Extrait choisi:
══════

La mouche et l’araignée : qui va consommer qui ?



Il ne suffit pas de se dire nouveau pour l’être.
La démarche marketing qui consiste à changer un détail pour présenter abusivement un produit comme nouveau… n’est pas nouvelle !
Très souvent, le produit est resté le même et il arrive fréquemment que le fabricant ait profité de la prétendue « nouveauté » pour diminuer en douce la quantité et/ou la qualité du produit.
La pratique politique actuelle, fondée sur une propagande effrénée et un marketing plus qu’agressif, nous vend les politiciens pour ce qu’ils ne sont pas, donnant pour naturels et sains des produits de synthèse dont la séduction grossière ne dissimule pas longtemps la toxicité.
Toxicité que nous avons été nombreux à signaler de notre mieux, sans illusions, les produits de grande consommation, portés par un matraquage publicitaire éléphantesque, provoquant chez le citoyen-consommateur un comportement addictif qui exclut tout esprit critique et induit une terrifiante soumission à l’autorité de cette manipulation systématique que l’on nomme à tort « communication ».

══════

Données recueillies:

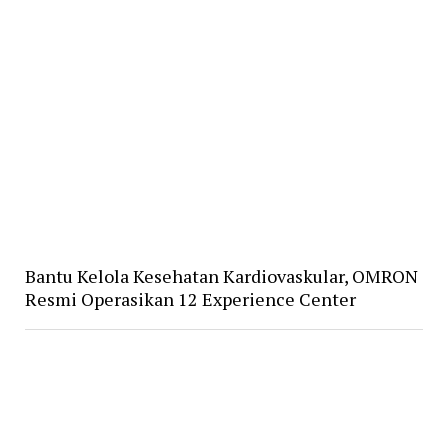
Bantu Kelola Kesehatan Kardiovaskular, OMRON
Resmi Operasikan 12 Experience Center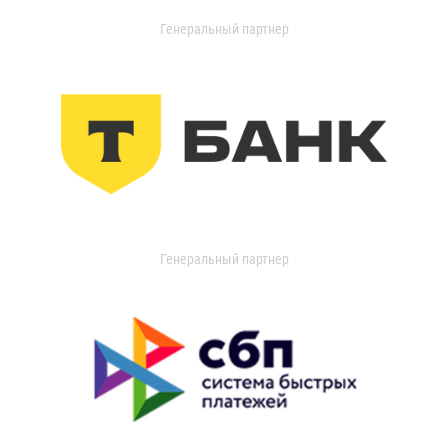
Генеральный партнер
Генеральный партнер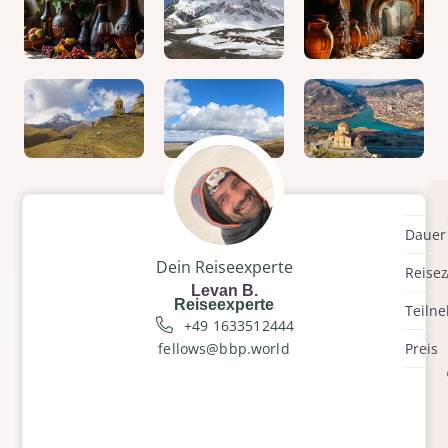
Dauer
Dein Reiseexperte
Reisez
Levan B.
Reiseexperte
Teiln
+49 1633512444
fellows@bbp.world
Preis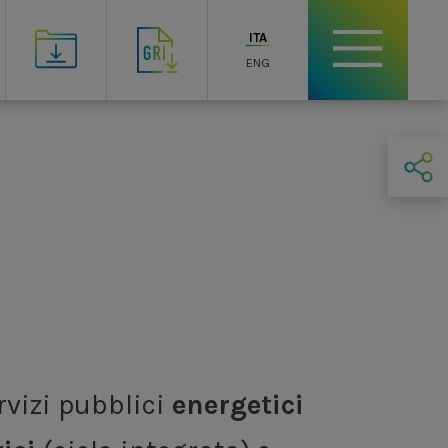
ITA
ENG
rvizi pubblici
energetici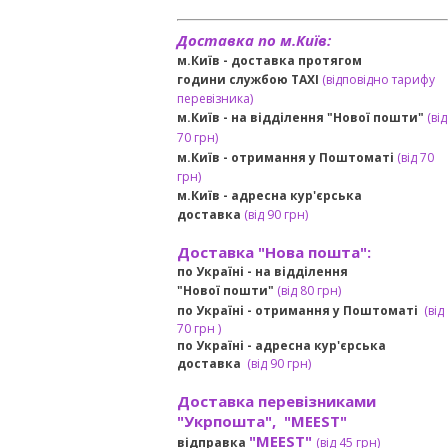
Доставка по м.Київ:
м.Київ - доставка протягом
години службою TAXI
(відповідно тарифу
перевізника)
м.Київ - на відділення "Нової пошти"
(від
70 грн)
м.Київ -
отримання у Поштоматі
(від 70
грн)
м.Київ -
адресна кур'єрська
доставка
(
від
90 грн
)
Доставка "Нова пошта":
по Україні -
на відділення
"Нової пошти"
(від 80 грн)
по Україні - отримання у
Поштоматі
(від
7
0 грн
)
по Україні - адресна кур'єрська
доставка
(
від
90 грн)
Доставка перевізниками
"Укрпошта", "MEEST"
"MEEST"
відправка
(від 45 грн
)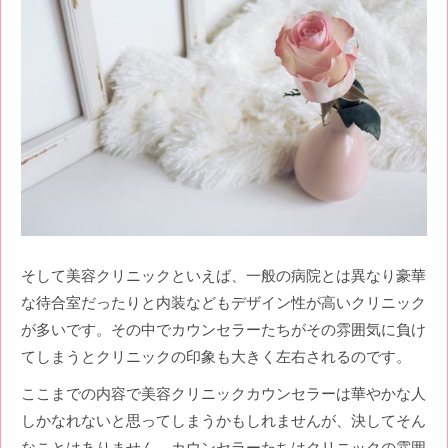
そして美容クリニックといえば、一般の病院とは異なり豪華
な待合室だったりと内装などもデザイン性が高いクリニック
が多いです。その中でカウンセラーたちがその雰囲気に負け
てしまうとクリニックの印象も大きく左右されるのです。
ここまでの内容で美容クリニックカウンセラーは華やかな人
しかなれないと思ってしまうかもしれませんが、決してそん
なことはありません。
カウンセラーたちはクリニックの雰囲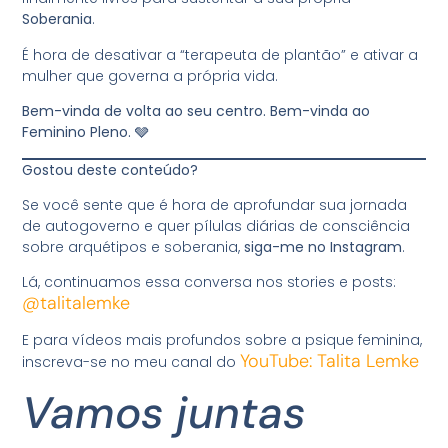
Soberania
.
É hora de desativar a “terapeuta de plantão” e ativar a
mulher que governa a própria vida.
Bem-vinda de volta ao seu centro. Bem-vinda ao
Feminino Pleno.
🩶
Gostou deste conteúdo?
Se você sente que é hora de aprofundar sua jornada
de autogoverno e quer pílulas diárias de consciência
sobre arquétipos e soberania,
siga-me no Instagram
.
Lá, continuamos essa conversa nos stories e posts:
@talitalemke
E para vídeos mais profundos sobre a psique feminina,
YouTube: Talita Lemke
inscreva-se no meu canal do
Vamos juntas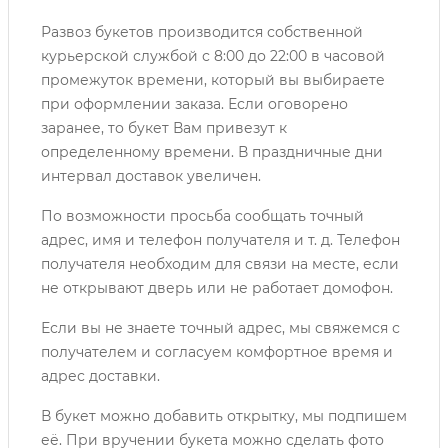
Развоз букетов производится собственной
курьерской службой с 8:00 до 22:00 в часовой
промежуток времени, который вы выбираете
при оформлении заказа. Если оговорено
заранее, то букет Вам привезут к
определенному времени. В праздничные дни
интервал доставок увеличен.
По возможности просьба сообщать точный
адрес, имя и телефон получателя и т. д. Телефон
получателя необходим для связи на месте, если
не открывают дверь или не работает домофон.
Если вы не знаете точный адрес, мы свяжемся с
получателем и согласуем комфортное время и
адрес доставки.
В букет можно добавить открытку, мы подпишем
её. При вручении букета можно сделать фото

══════

La consigne: Poursuivez le texte sur le marketing politique à la suite de sa dernière phrase.

Votre réponse:
Il est dans la nature du consommateur, non seulement de consommer, mais de se vouloir consommé par son appétit de consommation, et de se faire littéralement consommer puis consumer par ceux qui lui vendent, très cher, sa provende.
Cela est si peu nouveau que le pain et les jeux se retrouvent constamment dans l’ Histoire au menu de la « gouvernance » des empires décadents.
La seule différence est d’ordre quantitatif, n’est-ce pas, Neymar ? Nous sommes bien plus nombreux, bien plus riches, bien plus puissants, et donc bien plus proches de l’autodestruction.
C’est pourquoi il faudrait que ça change, mais vraiment !
Une mutation de l’espèce s’impose, qui ne sera pas l’œuvre de prestidigitateurs cyniques et d’hommes de pouvoir pour qui le changement consiste à asseoir leur domination et le progrès à s’enrichir toujours davantage.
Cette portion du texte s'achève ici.